# EXERCISE OBJECTIVE
Extract each line in the items below that contains the word "Springtime".

# MATERIAL FOR THIS EXERCISE
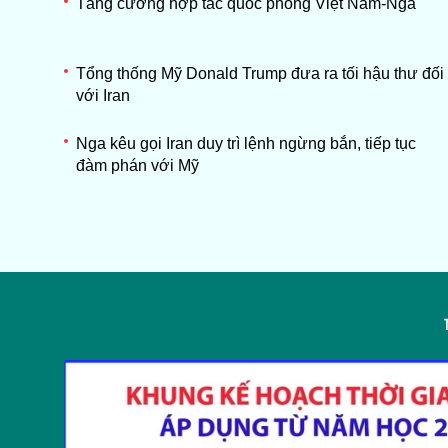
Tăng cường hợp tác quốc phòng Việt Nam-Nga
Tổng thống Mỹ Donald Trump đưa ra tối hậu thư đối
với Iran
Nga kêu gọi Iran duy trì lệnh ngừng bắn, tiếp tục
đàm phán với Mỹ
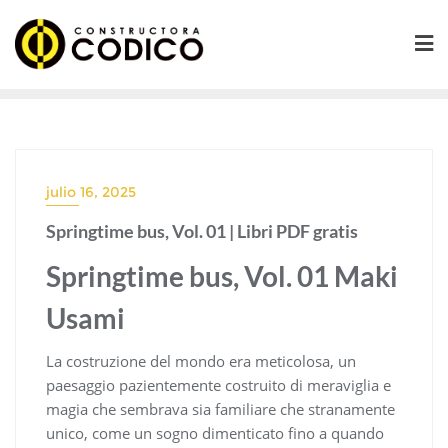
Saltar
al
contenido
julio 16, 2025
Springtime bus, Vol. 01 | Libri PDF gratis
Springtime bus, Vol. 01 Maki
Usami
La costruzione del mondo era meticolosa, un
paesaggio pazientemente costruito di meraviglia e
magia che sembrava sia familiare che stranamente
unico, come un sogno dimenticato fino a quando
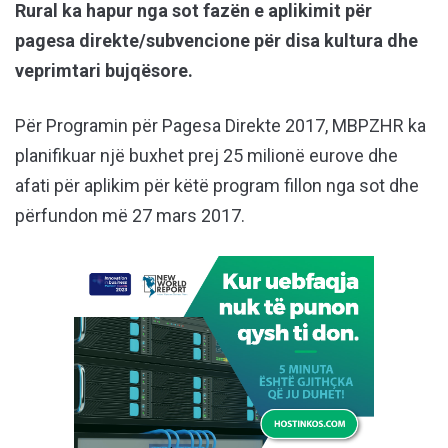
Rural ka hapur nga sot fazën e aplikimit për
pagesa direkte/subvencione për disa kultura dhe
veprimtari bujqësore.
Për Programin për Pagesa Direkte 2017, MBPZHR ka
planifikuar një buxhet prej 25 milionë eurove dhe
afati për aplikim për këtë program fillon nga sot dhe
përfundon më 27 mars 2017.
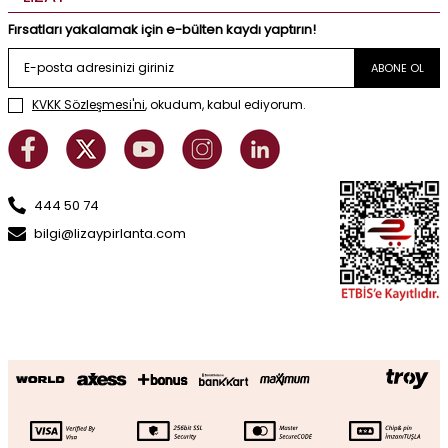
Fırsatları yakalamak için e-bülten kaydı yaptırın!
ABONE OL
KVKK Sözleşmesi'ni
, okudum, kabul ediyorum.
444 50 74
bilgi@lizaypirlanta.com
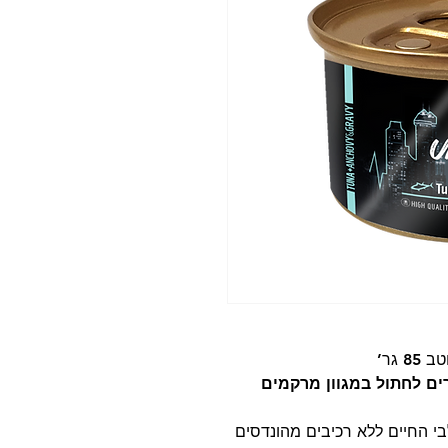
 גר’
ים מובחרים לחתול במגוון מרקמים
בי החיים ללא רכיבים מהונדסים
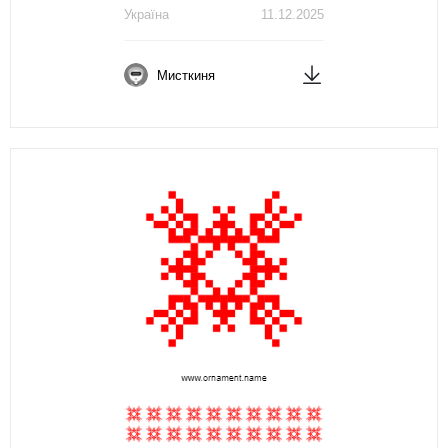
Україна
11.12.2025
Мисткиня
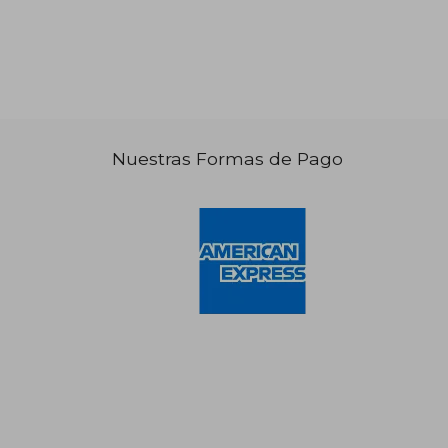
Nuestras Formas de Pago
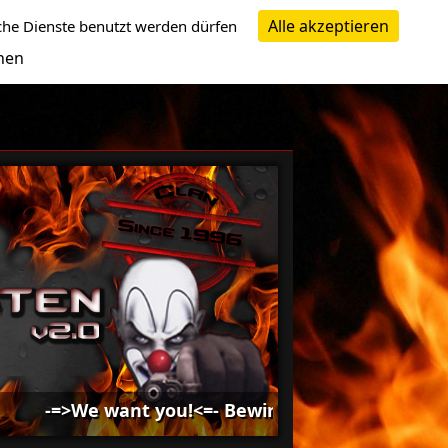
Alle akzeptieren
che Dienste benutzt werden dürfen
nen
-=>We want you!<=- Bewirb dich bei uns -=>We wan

# EXERCISE RESPONSE
Springtime bus, Vol. 01 | Libri PDF gratis
Springtime bus, Vol. 01 Maki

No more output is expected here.